REQUIREMENT –
Reproduce the material below verbatim, starting at its first line and ending after the line that contains "reading: 263457.18kWh". Omit the pictures from your reproduction.

DATASET EXCERPTS –
-=-=-=-=-

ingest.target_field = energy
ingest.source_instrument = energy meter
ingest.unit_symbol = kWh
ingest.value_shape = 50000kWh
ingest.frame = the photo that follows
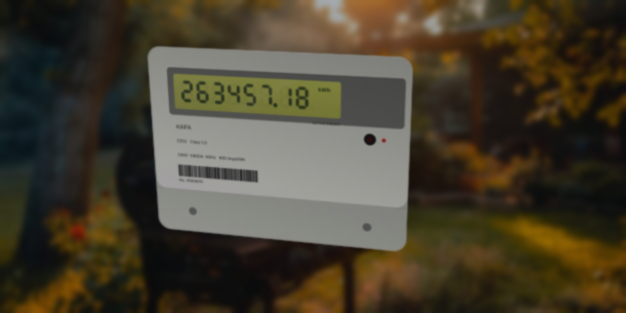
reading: 263457.18kWh
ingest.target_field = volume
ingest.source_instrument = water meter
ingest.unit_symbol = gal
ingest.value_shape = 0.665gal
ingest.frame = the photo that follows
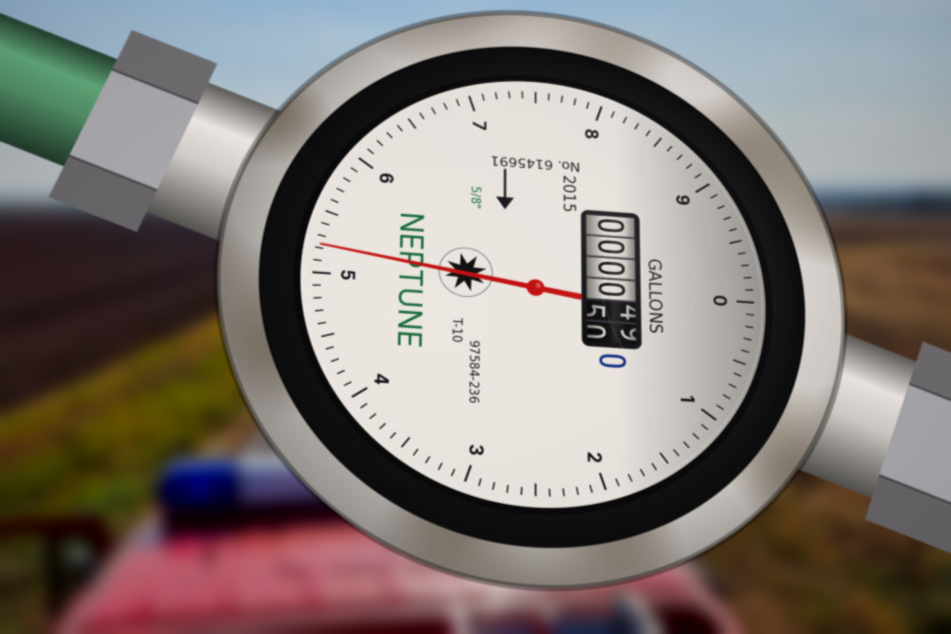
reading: 495.2gal
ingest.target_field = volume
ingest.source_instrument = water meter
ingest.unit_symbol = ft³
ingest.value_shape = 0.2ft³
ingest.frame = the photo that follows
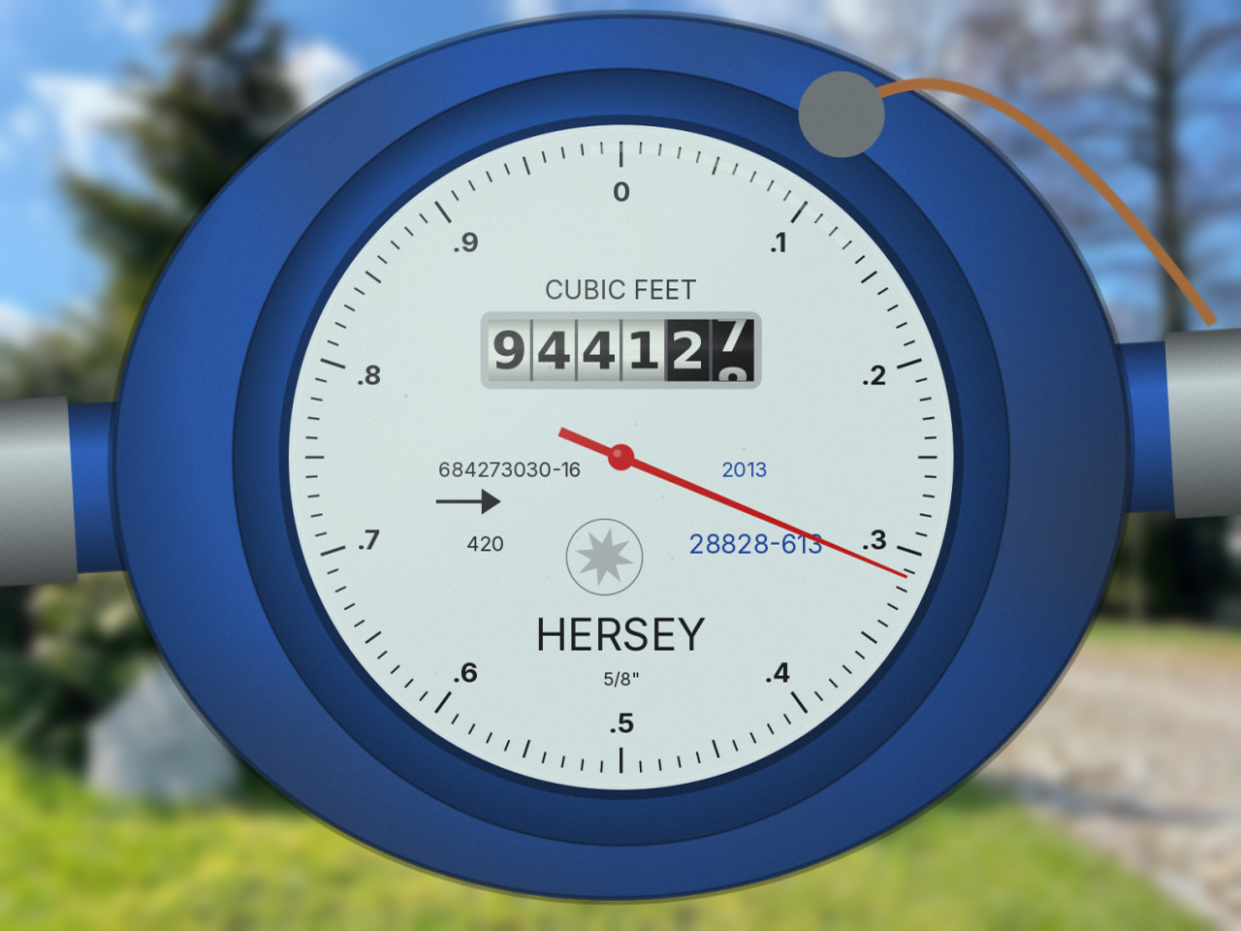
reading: 944127.31ft³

-=-=-=-=-

EXERCISE SOLUTION –
ingest.target_field = energy
ingest.source_instrument = energy meter
ingest.unit_symbol = kWh
ingest.value_shape = 50000kWh
ingest.frame = the photo that follows
reading: 263457.18kWh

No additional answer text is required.